Going by the events of last week, it would appear like what started as rumour, that highly placed government officials in collusion with some ECK officials were already out in Europe to print parallel ballot papers in readiness for the December elections might after all be true when opposition parties confronted the ECK chairman with a formal protest and demanded investigations.

Among the issues presented to the chairman was the fear of direct involvement by the provincial administration in the campaign for the re-election of President Kibaki and his PNU when the constitution bars all civil servants from partisan politics.

In recent weeks, tension has gone a notch higher when one considers highly inflammatory media campaign messages being churned out for public consumption. Apart from direct media spots targeting presidential candidates, there has been a plethora of hate speeches and propaganda leaflets being circulated in Rift Valley and Nairobi that have had their share of polluting the political atmosphere.

If it has not been Raila Odinga signing a memorandum of understanding with Muslims for whatever reason, it has been President Kibaki signing a similar document with the dreaded murderous Mungiki sect!

As the Election Day draws near, it would appear like it will be a contest between Luos and Kikuyus in the presidential elections. That is why strategists on both sides have pointed their political guns on either Odinga or Kibaki. There seems to be no mention of other presidential candidates like Kalonzo Musyoka, Pastor Muiru, Kenneth Matiba or Nazlin Umar, making the presidential elections appear to be a two-horse race as Odinga predicted earlier in the year.

Indeed this year’s elections are a do-or die for both ODM and PNU parties. The stakes are truly high on both sides. President Kibaki is fighting the battle of his life. He has to prove that he can win the presidency on his own. This is due to the fact that many political analysts believe that he did not win the 2002 elections on his own, that his current opponents were the architects of that victory.

To strengthen their case, they are quick to remind us that he had tried twice in 1992 and 1997 and failed. Kibaki is doing this not for the love of Kenya but rather for himself, his family, friends and community that would be crestfallen if he lost the election. He is fighting the battle of his life because he does not want to be the first incumbent in East Africa to lose an election after just one term.

Raila Odinga, on the other hand, is determined to prove many things with this election. He would like to prove that indeed he put Kibaki in power in 2002, that any Kenyan from any tribe can be elected president, including a Luo like him. More importantly, he would like to tell Kenyans that money and personal fortunes should not be the only means to political power.
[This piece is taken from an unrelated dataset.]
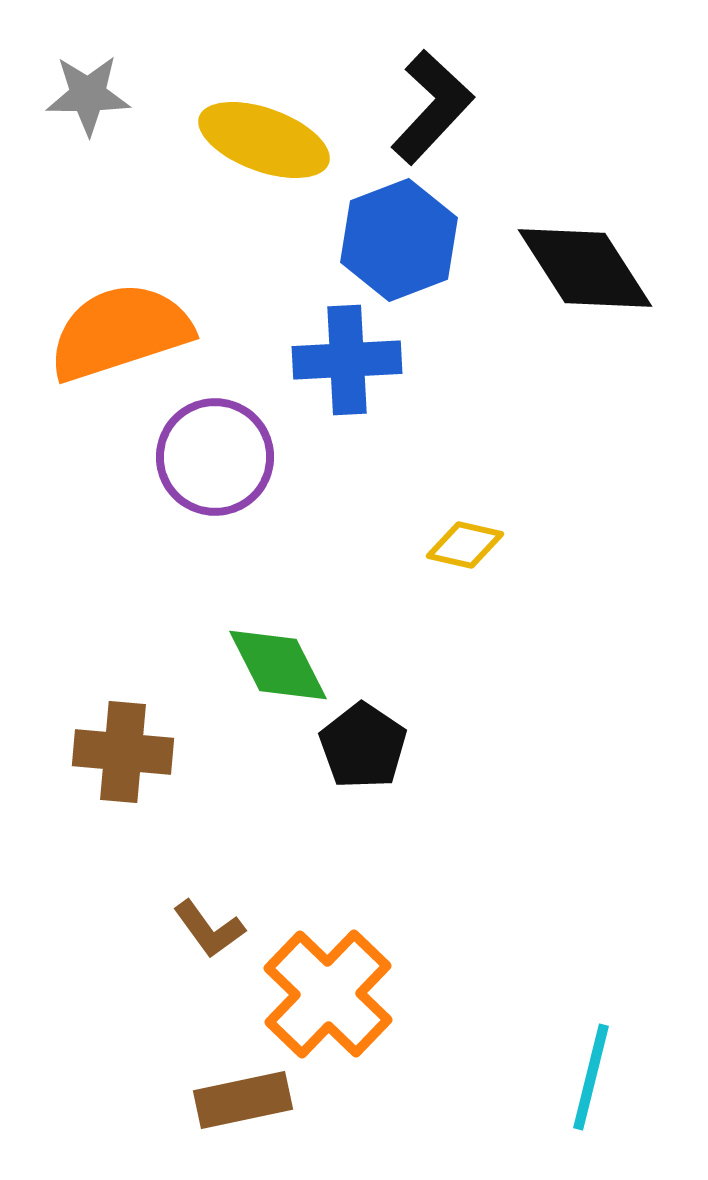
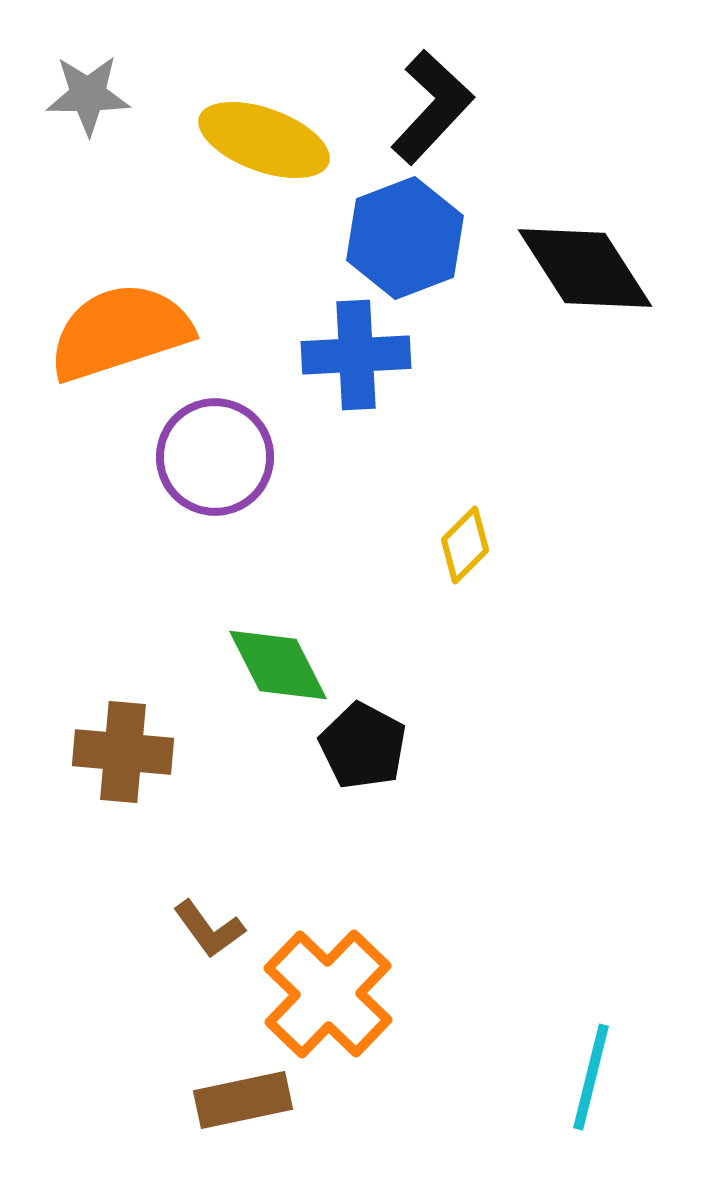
blue hexagon: moved 6 px right, 2 px up
blue cross: moved 9 px right, 5 px up
yellow diamond: rotated 58 degrees counterclockwise
black pentagon: rotated 6 degrees counterclockwise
He wants to prove twice that despite state resources enjoyed by the incumbency, the government can always be defeated if there are grounds for it. But perhaps the most motivating factor that drives his adrenalin is the prospect of beating three powerful political dynasties that have combined forces against him.

In this titanic battle, Odinga is facing three families of Kenyatta, Moi and Kibaki that have ruled Kenya since 1963. In 2002, Odinga thwarted Moi’s attempt to hand over power to the very family that he took over from in 1978. Had Moi succeeded, Kenya’s political leadership would have remained the preserve of just two families for 43 years.

Odinga used Kibaki to break the cycle. This year, the very man he put in power against the massive forces of the Moi regime and the Kenyatta family fortune has turned against him and roped in his 2002 adversaries to ensure he does not become Kenya’s fourth president. This is the reason Odinga’s political adrenalin is running high.

It will be sweet victory for the man whose family is synonymous with freedom struggle to beat these three families at their game.

My prediction is that this may be Odinga’s last epic battle whether he wins or loses. After this election, he will be happy to be anything but a politician.